Another week begins, yet I approach it with renewed energy and no post-vacation malaise. What a relief.
For those of you who were following the story of my patient with metastatic stomach cancer earlier this month (see The Language of Illness and Stories Unfolding), he's back home from the hospital and we are aggressively managing his nausea and other symptoms. Whether or not we move ahead with chemotherapy remains to be seen. He's not long for this earth and my goal is to keep him comfortable and free of unnecessary pain and suffering. Intractable vomiting and dehydration is no fun, and we've managed to put out that brush-fire for now. I stand ready for the next one.
Sadly, one of my favorite patients---a 69-year-old Puerto Rican woman (whom I see as a "free care" patient since she's too old for our program) with HIV, hypothyroidism, asthma, emphysema, diabetes, anxiety, and depression with psychotic features, is in the hospital with what appears to be metastatic cancer to her lungs from a mass connected with her thyroid gland. Previous biopsies of this mass in what is called her "mediastinum" (the upper chest area) have been benign, and I feel so badly that perhaps now the time has come where the mass has taken on more sinister and lethal qualities. An avid smoker, she goes through one or two packs a day, and a great deal of my time has been spent trying to convince her to quit smoking over the last four years, all to no avail. With her HIV and diabetes under perfect control, I have focused on her respiratory health. It is a widely held opinion that one cigarette can be the one that activates cancer cells to begin their uncontrolled growth, and this is the turn of events which I have most feared.
My connection with this sweet woman is precious. Since she speaks no English other than being able to say "good weekend" or "I love you", our relationship is conducted entirely in Spanish. Every time we converse---whether it's on the phone or in person---she insists on asking me how my wife, son and dogs are doing, and smiles so beatifically as I recount for her my son's latest accomplishments, my wife's career changes, or the dogs' latest trip to the vet. I also ask about her family, and we always close our conversations with "Dios te bendiga" ("God bless you"), a salutation which I freely share with many of my Latino patients as a way to respect their cultural practices. She carries a bright light within her, even in moments of paranoia and fear when her face is mask-like and stiff. Over the years, she has fed me Puerto Rican food, brought me countless bags of plantains to bring home to my family, and will settle for nothing less than a kiss on the lips when saying goodbye. I always comply.

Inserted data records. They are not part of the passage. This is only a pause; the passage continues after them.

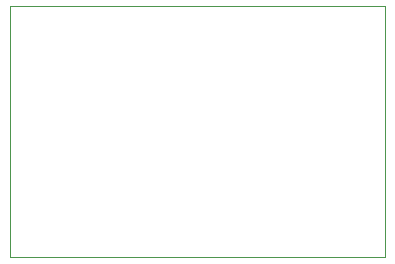
<source format=gm1>
%FSTAX23Y23*%
%MOIN*%
%SFA1B1*%

%IPPOS*%
%ADD13C,0.003000*%
%LNboost-shield-v1.5-1*%
%LPD*%
G54D13*
X0Y0D02*
X0125D01*
Y00836*
X00001D02*
X0125D01*
X0Y00835D02*
X00001Y00836D01*
X0Y008D02*
Y00835D01*
Y0D02*
Y008D01*
M02*
</source>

Today, sitting on her hospital bed and chatting, she seemed to have no idea that we are suspecting that cancer is growing within her. I hinted that we were going to run some tests and do a biopsy, but I hesitated to use the "C-word" just yet. Her mental health is tentative, and I didn't want her to lose sleep tonight unnecessarily. When the results are in, I'll make sure that I'm present for the conversation in which we inform her of the cancer and how it has spread. For now, I cling to the very dim hope that the shadows on the CT-scan were not metastasis, and that the mass is localized and operable.

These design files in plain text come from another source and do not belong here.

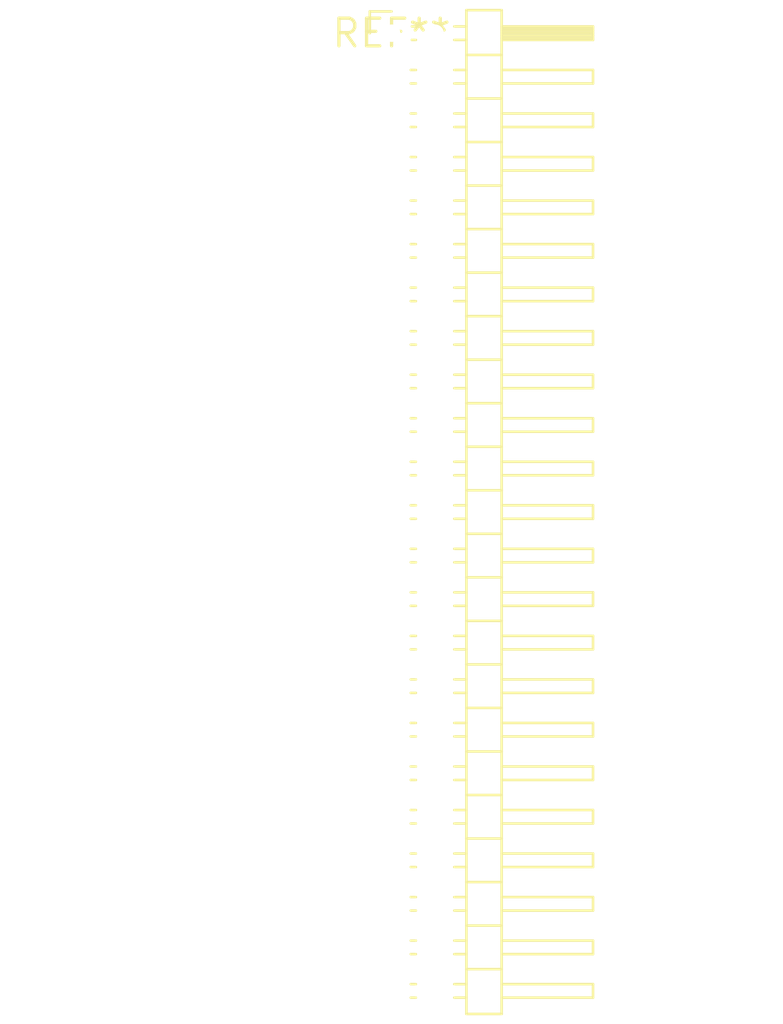
<source format=kicad_pcb>
(kicad_pcb (version 20240108) (generator pcbnew)

  (general
    (thickness 1.6)
  )

  (paper "A4")
  (layers
    (0 "F.Cu" signal)
    (31 "B.Cu" signal)
    (32 "B.Adhes" user "B.Adhesive")
    (33 "F.Adhes" user "F.Adhesive")
    (34 "B.Paste" user)
    (35 "F.Paste" user)
    (36 "B.SilkS" user "B.Silkscreen")
    (37 "F.SilkS" user "F.Silkscreen")
    (38 "B.Mask" user)
    (39 "F.Mask" user)
    (40 "Dwgs.User" user "User.Drawings")
    (41 "Cmts.User" user "User.Comments")
    (42 "Eco1.User" user "User.Eco1")
    (43 "Eco2.User" user "User.Eco2")
    (44 "Edge.Cuts" user)
    (45 "Margin" user)
    (46 "B.CrtYd" user "B.Courtyard")
    (47 "F.CrtYd" user "F.Courtyard")
    (48 "B.Fab" user)
    (49 "F.Fab" user)
    (50 "User.1" user)
    (51 "User.2" user)
    (52 "User.3" user)
    (53 "User.4" user)
    (54 "User.5" user)
    (55 "User.6" user)
    (56 "User.7" user)
    (57 "User.8" user)
    (58 "User.9" user)
  )

  (setup
    (pad_to_mask_clearance 0)
    (pcbplotparams
      (layerselection 0x00010fc_ffffffff)
      (plot_on_all_layers_selection 0x0000000_00000000)
      (disableapertmacros false)
      (usegerberextensions false)
      (usegerberattributes false)
      (usegerberadvancedattributes false)
      (creategerberjobfile false)
      (dashed_line_dash_ratio 12.000000)
      (dashed_line_gap_ratio 3.000000)
      (svgprecision 4)
      (plotframeref false)
      (viasonmask false)
      (mode 1)
      (useauxorigin false)
      (hpglpennumber 1)
      (hpglpenspeed 20)
      (hpglpendiameter 15.000000)
      (dxfpolygonmode false)
      (dxfimperialunits false)
      (dxfusepcbnewfont false)
      (psnegative false)
      (psa4output false)
      (plotreference false)
      (plotvalue false)
      (plotinvisibletext false)
      (sketchpadsonfab false)
      (subtractmaskfromsilk false)
      (outputformat 1)
      (mirror false)
      (drillshape 1)
      (scaleselection 1)
      (outputdirectory "")
    )
  )

  (net 0 "")

  (footprint "PinHeader_2x23_P2.00mm_Horizontal" (layer "F.Cu") (at 0 0))

)

</source>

She would be the third patient on my caseload with active cancer, and the burden which these individuals carry along with their families and loved ones is great. I do my best to walk alongside them on this difficult path, but it cannot be more true that one must always walk alone when faced with mortality and death. Courage and optimism go a long way, but misery and depression certainly play their hands as well.
It is these moments of profound humanity which most engender one's humility.